Zrobię co w mojej mocy, aby się zmienić i otrzymać wyrozumiałość ze strony partii i rządu.
Te słowa wypowiedział więzień ujgurski Erkin Tursun, były producent telewizyjny, podczas piątkowej konferencji prasowej w Pekinie - dziś odsiadujący wyrok 20 lat pozbawienia wolności za ukrywanie przestępstw, podżeganie do nienawiści etnicznej i dyskryminacji etnicznej, podaje agencja Reuters. Podczas swojego wystąpienia Erkin Tursun błagał syna, który obecnie przebywa za granicami kraju, aby ten przestał występować przeciwko zatrzymaniu ojca przez chińskie władze, pokazując, że zasłużył na swoją karę.
Więzień, którego pokazano, był wyraźnie przestraszony. Ujgurzy, którzy przebywają za granicami Chin i są krewnymi tych przetrzymywanych w obozach, twierdzą, że filmy, które prezentuje Pekin, są reżyserowane, a więźniowie zmuszani są do mówienia dziwnych rzeczy, jak choćby zarzucania członkom swoich rodzin, że ci "specjalnie opuścili granice kraju", publikując filmy, które wywołują nieuzasadnione poczucie winy i wrażenie u widza, że to Ujgurzy są tą złą stroną konfliktu w Chinach.
Błagający syna więzień nie był jedyny. Po nim wystąpili kolejni
Podczas konferencji prasowej wystąpienie Erkina Tursuna było jednym z wielu. Na ekranie wyświetlono także nagrania z innymi więźniami, także proszącymi swoich krewnych, aby powrócili do kraju i przestali źle wypowiadać się o rządach chińskiej partii komunistycznej.
To wszystko ma pomóc Pekinowi w przekonaniu zachodniego świata, że polityka w Sinkiangu kieruje się zasadami sprawiedliwości i wcale nie łamie praw człowieka, o co Pekin oskarżają Stany Zjednoczone, Unia Europejska, Wielka Brytania i Kanada. Wszyscy wymienieni nałożyli z tego tytułu na Chiny liczne sankcje.
W Chinach ma miejsce "demograficzne ludobójstwo"?

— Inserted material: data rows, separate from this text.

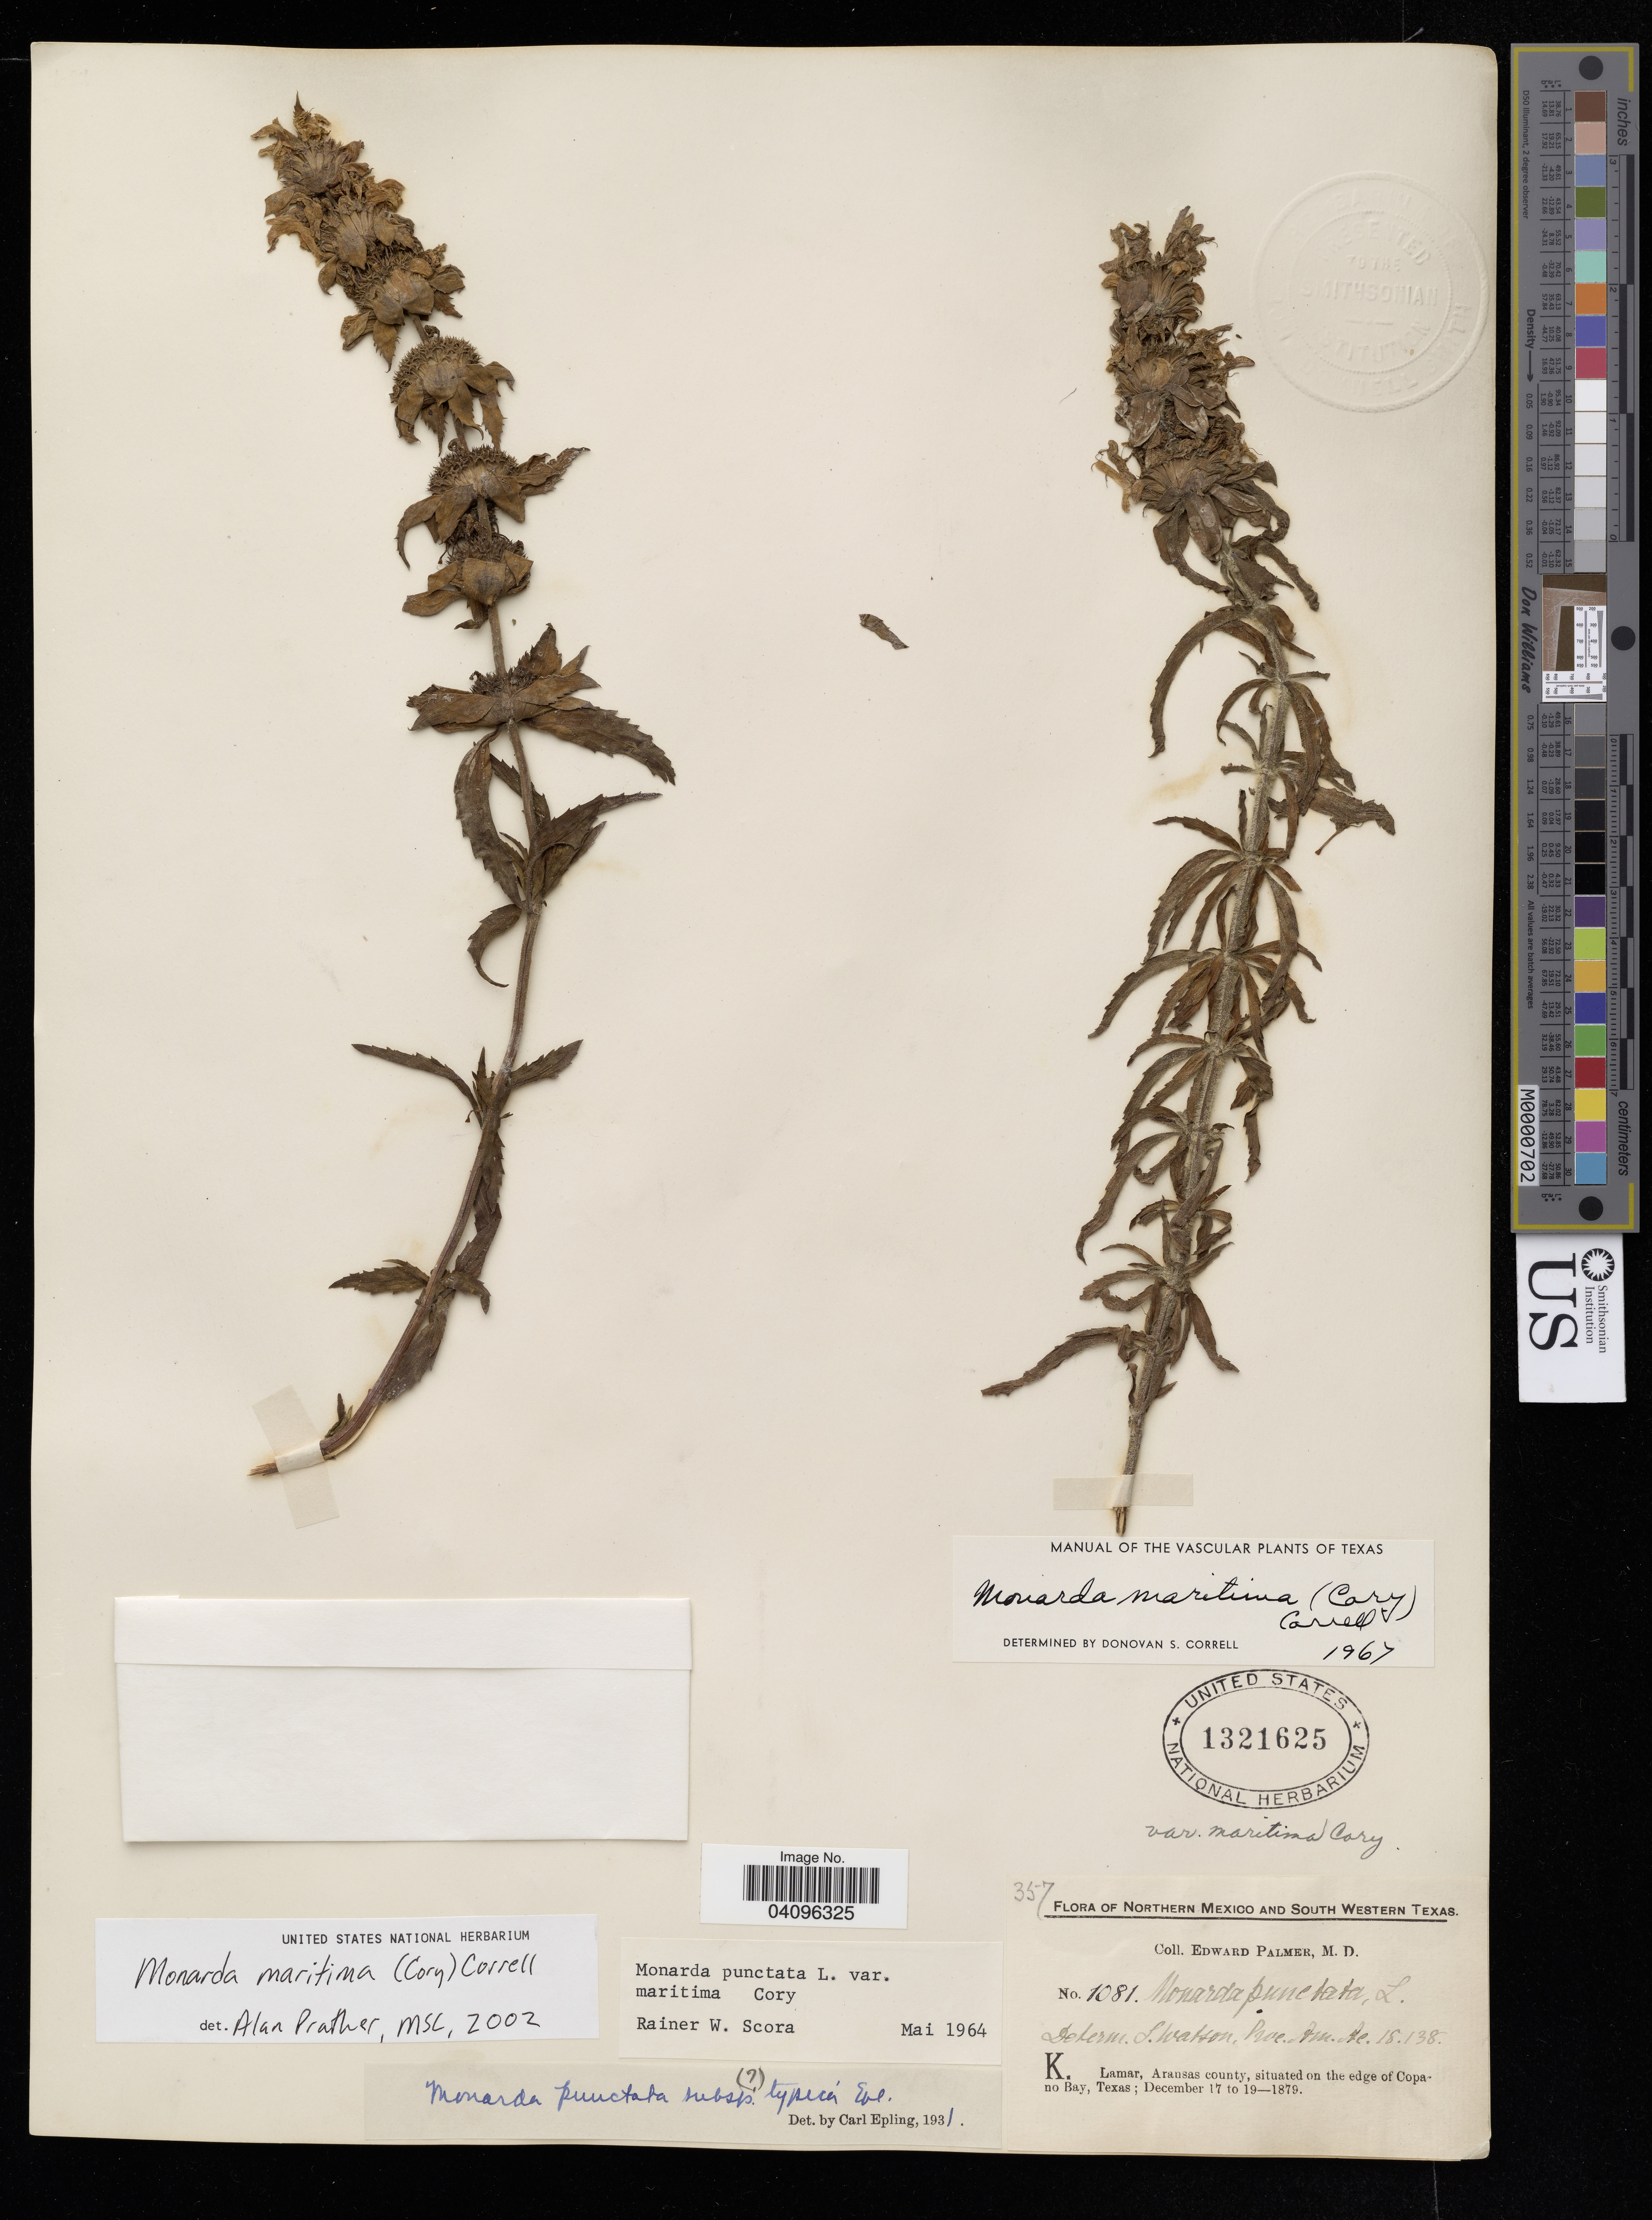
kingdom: Plantae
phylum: Tracheophyta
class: Magnoliopsida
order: Lamiales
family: Lamiaceae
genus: Monarda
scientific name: Monarda maritima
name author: (Cory) Correll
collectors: E. Palmer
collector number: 1080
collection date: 1879-12-17/1879-12-19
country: United States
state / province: Texas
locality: Northern Mexico and South Western Texas. K. Lamar, Aranas county, situated on the edge of Copano Bay.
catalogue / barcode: US 1321625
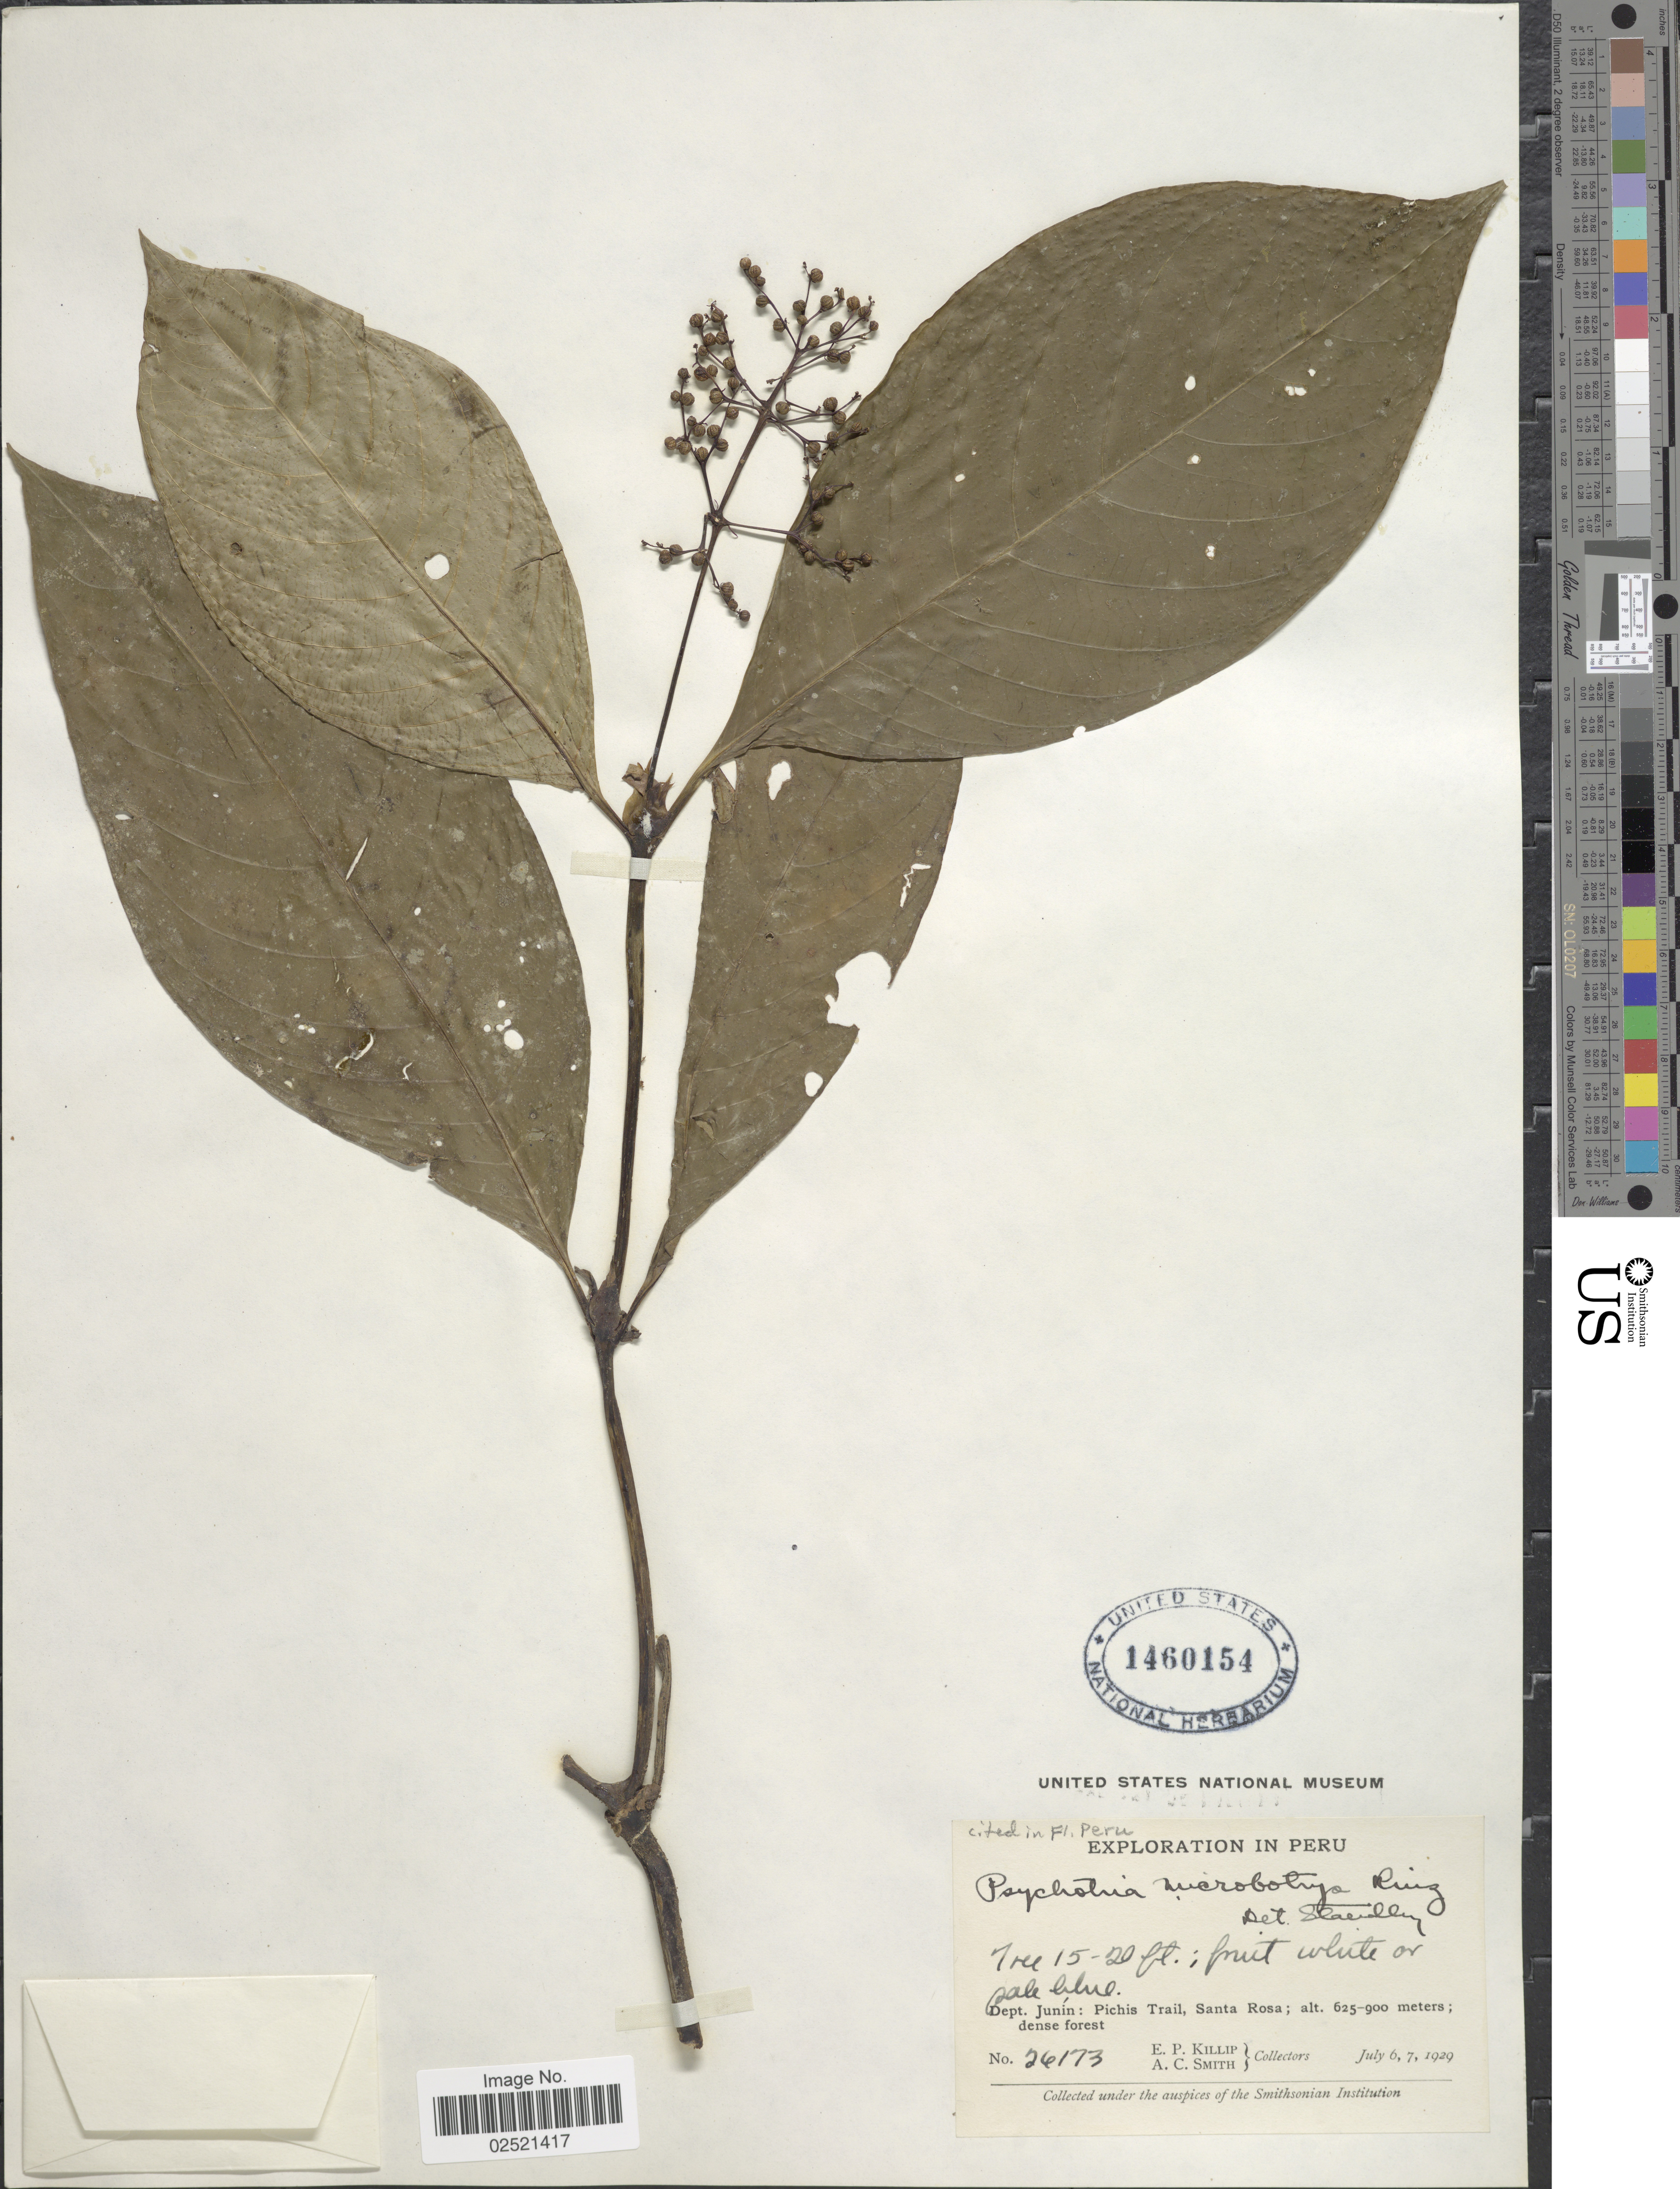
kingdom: Plantae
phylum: Tracheophyta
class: Magnoliopsida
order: Gentianales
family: Rubiaceae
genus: Psychotria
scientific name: Psychotria microbotrys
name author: Ruiz ex Standl.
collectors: E. P. Killip & A. C. Smith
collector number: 26173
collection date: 1929-07-06/1929-07-07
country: Peru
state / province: Junín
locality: Pichis Trail, Santa Rosa.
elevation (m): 625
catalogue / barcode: US 1460154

Zachodni świat oskarża Chiny o ludobójstwo. Wspomnieli o tym m.in. brytyjscy wybitni prawnicy, którzy taką tezę wysnuwają wobec Pekinu. Alison Macdonald, doradca królowej, twierdzi, że traktowanie przez władze mniejszości ujgurskiej można nazwać tzw. "demograficznym ludobójstwem".
BBC opublikowało reportaż, w którym zaprezentowano, co dzieje się w obozach dla Ujgurów. Przebywające w nim kobiety są wykorzystywane seksualnie. W dokumencie pokazano także, że ludność, która przebywa w obozach, poddawana jest sterylizacji, a na kobietach przeprowadza się zabiegi przymusowej aborcji. Wszystko to, aby grupa etniczna Ujgurów wymarła.
Według ekspertów z ONZ w obozach łącznie przebywać może dziś nawet 1 mln Ujgurów. Chiny zaprzeczają, że obozy istnieją, twierdząc, że to "ośrodki zawodowe".